West Midlands Police have released a 12-year-old boy who was arrested after racist messages were sent to Crystal Palace winger Wilfried Zaha.
Zaha posted several screenshots of the racist abuse he had received to his social media accounts on Sunday morning before Palace's match against Aston Villa on Sunday, alongside the caption: "Woke up to this today."
West Midlands Police said after the game they had arrested a boy from Solihull in relation to the incident, but have since confirmed in a statement that the individual has been released while their enquiries continue.
"The 12-year-old boy arrested in connection with racist social media messages sent to a footballer has been released under investigation while our enquiries continue," West Midlands Police said on Twitter.
"Racism has no place in society and we're attempting to contact the footballer to obtain a statement."
The posts come just two weeks after the Premier League launched a new system to allow Premier League players to report online abuse.
Writing on social media, Zaha thanked West Midlands Police for their swift response to the incident but says that everyone in society has to realise that actions have consequences.
"Very disappointed we didn't get a better result yesterday but I wanted to come on here to thank you all for all your messages of support," Zaha wrote.
"I would also like to thank West Midlands Police for their swift action in making an arrest.
"People need to understand that whatever your age, that your behaviour and your words come with consequences and you cannot hide behind social media.
"It is important social media platforms do as they did yesterday and seek out these individuals and remove them.

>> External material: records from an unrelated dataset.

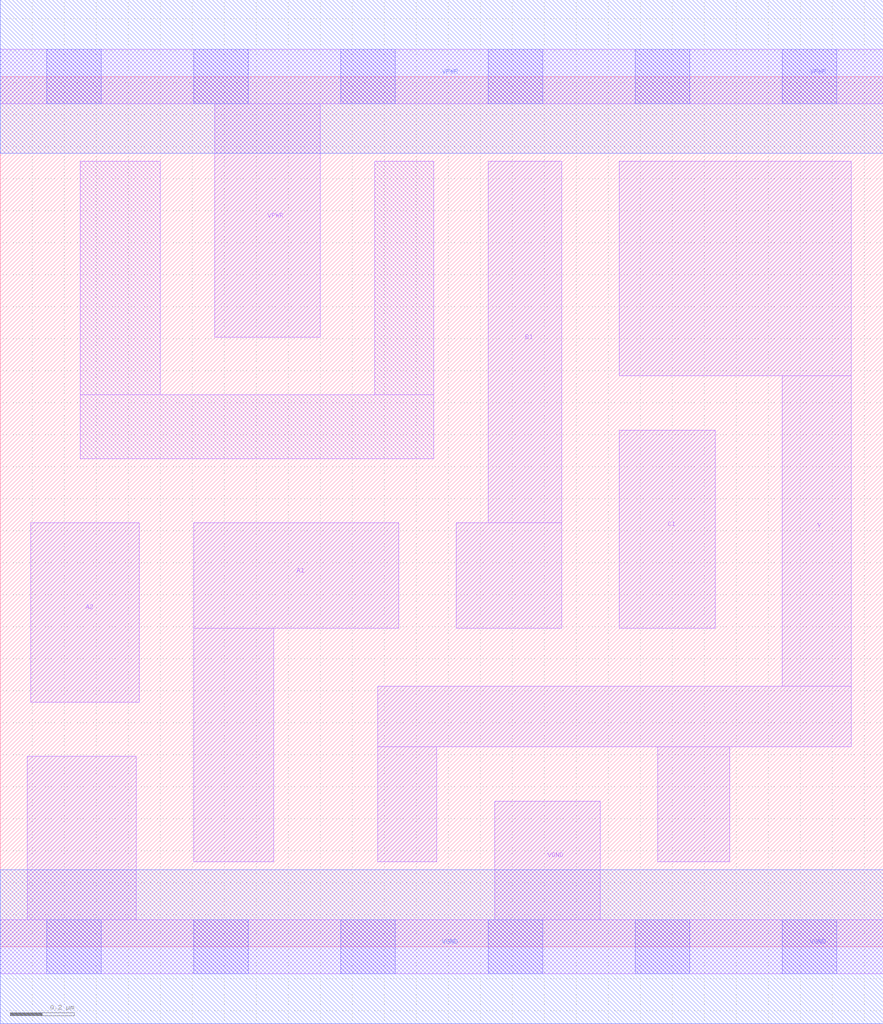
<source format=lef>
# Copyright 2020 The SkyWater PDK Authors
#
# Licensed under the Apache License, Version 2.0 (the "License");
# you may not use this file except in compliance with the License.
# You may obtain a copy of the License at
#
#     https://www.apache.org/licenses/LICENSE-2.0
#
# Unless required by applicable law or agreed to in writing, software
# distributed under the License is distributed on an "AS IS" BASIS,
# WITHOUT WARRANTIES OR CONDITIONS OF ANY KIND, either express or implied.
# See the License for the specific language governing permissions and
# limitations under the License.
#
# SPDX-License-Identifier: Apache-2.0

VERSION 5.7 ;
  NAMESCASESENSITIVE ON ;
  NOWIREEXTENSIONATPIN ON ;
  DIVIDERCHAR "/" ;
  BUSBITCHARS "[]" ;
UNITS
  DATABASE MICRONS 200 ;
END UNITS
MACRO sky130_fd_sc_hd__a211oi_1
  CLASS CORE ;
  SOURCE USER ;
  FOREIGN sky130_fd_sc_hd__a211oi_1 ;
  ORIGIN  0.000000  0.000000 ;
  SIZE  2.760000 BY  2.720000 ;
  SYMMETRY X Y R90 ;
  SITE unithd ;
  PIN A1
    ANTENNAGATEAREA  0.247500 ;
    DIRECTION INPUT ;
    USE SIGNAL ;
    PORT
      LAYER li1 ;
        RECT 0.605000 0.265000 0.855000 0.995000 ;
        RECT 0.605000 0.995000 1.245000 1.325000 ;
    END
  END A1
  PIN A2
    ANTENNAGATEAREA  0.247500 ;
    DIRECTION INPUT ;
    USE SIGNAL ;
    PORT
      LAYER li1 ;
        RECT 0.095000 0.765000 0.435000 1.325000 ;
    END
  END A2
  PIN B1
    ANTENNAGATEAREA  0.247500 ;
    DIRECTION INPUT ;
    USE SIGNAL ;
    PORT
      LAYER li1 ;
        RECT 1.425000 0.995000 1.755000 1.325000 ;
        RECT 1.525000 1.325000 1.755000 2.455000 ;
    END
  END B1
  PIN C1
    ANTENNAGATEAREA  0.247500 ;
    DIRECTION INPUT ;
    USE SIGNAL ;
    PORT
      LAYER li1 ;
        RECT 1.935000 0.995000 2.235000 1.615000 ;
    END
  END C1
  PIN Y
    ANTENNADIFFAREA  0.619250 ;
    DIRECTION OUTPUT ;
    USE SIGNAL ;
    PORT
      LAYER li1 ;
        RECT 1.180000 0.265000 1.365000 0.625000 ;
        RECT 1.180000 0.625000 2.660000 0.815000 ;
        RECT 1.935000 1.785000 2.660000 2.455000 ;
        RECT 2.055000 0.265000 2.280000 0.625000 ;
        RECT 2.445000 0.815000 2.660000 1.785000 ;
    END
  END Y
  PIN VGND
    DIRECTION INOUT ;
    SHAPE ABUTMENT ;
    USE GROUND ;
    PORT
      LAYER li1 ;
        RECT 0.000000 -0.085000 2.760000 0.085000 ;
        RECT 0.085000  0.085000 0.425000 0.595000 ;
        RECT 1.545000  0.085000 1.875000 0.455000 ;
      LAYER mcon ;
        RECT 0.145000 -0.085000 0.315000 0.085000 ;
        RECT 0.605000 -0.085000 0.775000 0.085000 ;
        RECT 1.065000 -0.085000 1.235000 0.085000 ;
        RECT 1.525000 -0.085000 1.695000 0.085000 ;
        RECT 1.985000 -0.085000 2.155000 0.085000 ;
        RECT 2.445000 -0.085000 2.615000 0.085000 ;
      LAYER met1 ;
        RECT 0.000000 -0.240000 2.760000 0.240000 ;
    END
  END VGND
  PIN VPWR
    DIRECTION INOUT ;
    SHAPE ABUTMENT ;
    USE POWER ;
    PORT
      LAYER li1 ;
        RECT 0.000000 2.635000 2.760000 2.805000 ;
        RECT 0.670000 1.905000 1.000000 2.635000 ;
      LAYER mcon ;
        RECT 0.145000 2.635000 0.315000 2.805000 ;
        RECT 0.605000 2.635000 0.775000 2.805000 ;
        RECT 1.065000 2.635000 1.235000 2.805000 ;
        RECT 1.525000 2.635000 1.695000 2.805000 ;
        RECT 1.985000 2.635000 2.155000 2.805000 ;
        RECT 2.445000 2.635000 2.615000 2.805000 ;
      LAYER met1 ;
        RECT 0.000000 2.480000 2.760000 2.960000 ;
    END
  END VPWR
  OBS
    LAYER li1 ;
      RECT 0.250000 1.525000 1.355000 1.725000 ;
      RECT 0.250000 1.725000 0.500000 2.455000 ;
      RECT 1.170000 1.725000 1.355000 2.455000 ;
  END
END sky130_fd_sc_hd__a211oi_1

</source>
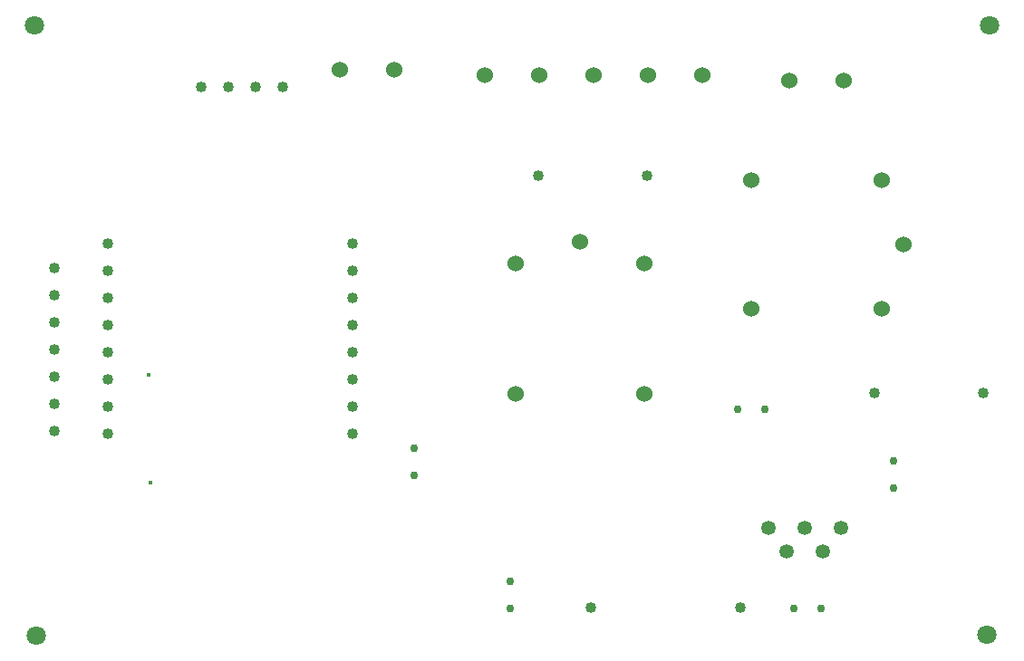
<source format=gbr>
G04 PROTEUS GERBER X2 FILE*
%TF.GenerationSoftware,Labcenter,Proteus,8.9-SP2-Build28501*%
%TF.CreationDate,2023-07-27T06:52:36+00:00*%
%TF.FileFunction,Plated,1,2,PTH*%
%TF.FilePolarity,Positive*%
%TF.Part,Single*%
%TF.SameCoordinates,{a6dc1c72-05ea-40b1-9d21-e55aeb3cbc9d}*%
%FSLAX45Y45*%
%MOMM*%
G01*
%TA.AperFunction,ViaDrill*%
%ADD50C,0.381000*%
%TA.AperFunction,ComponentDrill*%
%ADD51C,1.016000*%
%TA.AperFunction,ComponentDrill*%
%ADD52C,1.524000*%
%TA.AperFunction,ComponentDrill*%
%ADD53C,0.762000*%
%TA.AperFunction,ComponentDrill*%
%ADD54C,1.346200*%
%TA.AperFunction,OtherDrill,Unknown*%
%ADD55C,1.800000*%
%TD.AperFunction*%
D50*
X+1387466Y-4576600D03*
X+1370533Y-3569067D03*
D51*
X+990000Y-2340000D03*
X+990000Y-2594000D03*
X+990000Y-2848000D03*
X+990000Y-3102000D03*
X+990000Y-3356000D03*
X+990000Y-3610000D03*
X+990000Y-3864000D03*
X+990000Y-4118000D03*
X+3276000Y-2340000D03*
X+3276000Y-2594000D03*
X+3276000Y-2848000D03*
X+3276000Y-3102000D03*
X+3276000Y-3356000D03*
X+3276000Y-3610000D03*
X+3276000Y-3864000D03*
X+3276000Y-4118000D03*
D52*
X+8220000Y-2950000D03*
X+8220000Y-1750000D03*
X+8420000Y-2350000D03*
X+7000000Y-2950000D03*
X+7000000Y-1750000D03*
X+4514000Y-770000D03*
X+5022000Y-770000D03*
X+5530000Y-770000D03*
X+6038000Y-770000D03*
X+6546000Y-770000D03*
D53*
X+7654000Y-5760000D03*
X+7400000Y-5760000D03*
D54*
X+7840000Y-5000000D03*
X+7670000Y-5220000D03*
X+7500000Y-5000000D03*
X+7330000Y-5220000D03*
X+7160000Y-5000000D03*
D53*
X+7124000Y-3890000D03*
X+6870000Y-3890000D03*
X+4750000Y-5754000D03*
X+4750000Y-5500000D03*
X+3849302Y-4260000D03*
X+3849302Y-4514000D03*
D51*
X+5500000Y-5750000D03*
X+6897000Y-5750000D03*
X+8154000Y-3740000D03*
X+9170000Y-3740000D03*
D53*
X+8330000Y-4380000D03*
X+8330000Y-4634000D03*
D52*
X+6000000Y-2530000D03*
X+4800000Y-2530000D03*
X+5400000Y-2330000D03*
X+6000000Y-3750000D03*
X+4800000Y-3750000D03*
D51*
X+5014000Y-1710000D03*
X+6030000Y-1710000D03*
X+2624000Y-880000D03*
X+2370000Y-880000D03*
X+2116000Y-880000D03*
X+1862000Y-880000D03*
X+490000Y-4094000D03*
X+490000Y-3840000D03*
X+490000Y-3586000D03*
X+490000Y-3332000D03*
X+490000Y-3078000D03*
X+490000Y-2824000D03*
X+490000Y-2570000D03*
D52*
X+7360000Y-820000D03*
X+7868000Y-820000D03*
X+3160000Y-720000D03*
X+3668000Y-720000D03*
D55*
X+320000Y-6010000D03*
X+300000Y-300000D03*
X+9200000Y-6000000D03*
X+9230000Y-300000D03*
M02*

</source>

"This is not the first time I have received messages like this, nor am I the only player to receive messages like this - it happens every day.
"I want to thank everyone for the love and support but enough is enough! It is not enough to be disgusted by these messages I received and move on.
"It isn't enough to just say #notoracism. We need action, we need education, things need to change."
Speaking on Sunday, Palace manager Roy Hodgson said he supported Zaha's decision to go public about the abuse.
"It is very saddening on the day of a game that a player wakes up to this cowardly and despicable abuse," said Hodgson.
"I think it is right that Wilf made people aware of it; I don't think it is something he should keep quiet about.
"There is literally no excuse; there is no excuse at all."
A Premier League statement released on Sunday said: "This behaviour is completely unacceptable and the Premier League stands alongside @wilfriedzaha in opposing this, and discrimination in any form. There is #NoRoomForRacism, anywhere.
"We will continue to support players, managers, coaches and their family members who receive serious discriminatory online abuse.
"Through our dedicated reporting system, we can take immediate action on cases like this."
PFA calls for better regulation of social media
The Professional Footballers' Association believes that incidents like this must result in stricter regulation on social media platforms, stating that footballers are victims to "relentless" abuse.
"The posts sent to @wilfriedzaha ahead of today's game were sickening and abhorrent. Players continue to be the target of relentless abuse online," the PFA said in a statement.
"Incidents, such as this, only strengthen the case for tighter regulation of social media companies.
"We call on the authorities to accelerate the process of appointing Ofcom as the regulator to oversee the Online Harms legislation."
Campbell: People are listening now
Former England defender Sol Campbell saluted the mechanisms in place for people to be tracked down when they post online abuse.
Campbell told Sky Sports: "Sometimes these incidences happen and it's tough because do you want to speak out? Do you want to rock the boat? These things are hurting people.
"Zaha doesn't want to wake up to these images on his Instagram but it's good that authorities are there and mechanisms in place that you can track people down.
"If you give all the information away, to the right authorities they can track you down very easily. The conversation is out there, everybody is talking about it and that's key really. The main thing now is that people are listening now.
"And there are mechanisms, ways of finding and tracking people down now who are the perpetrators of these images or abuse online - keyboard warriors."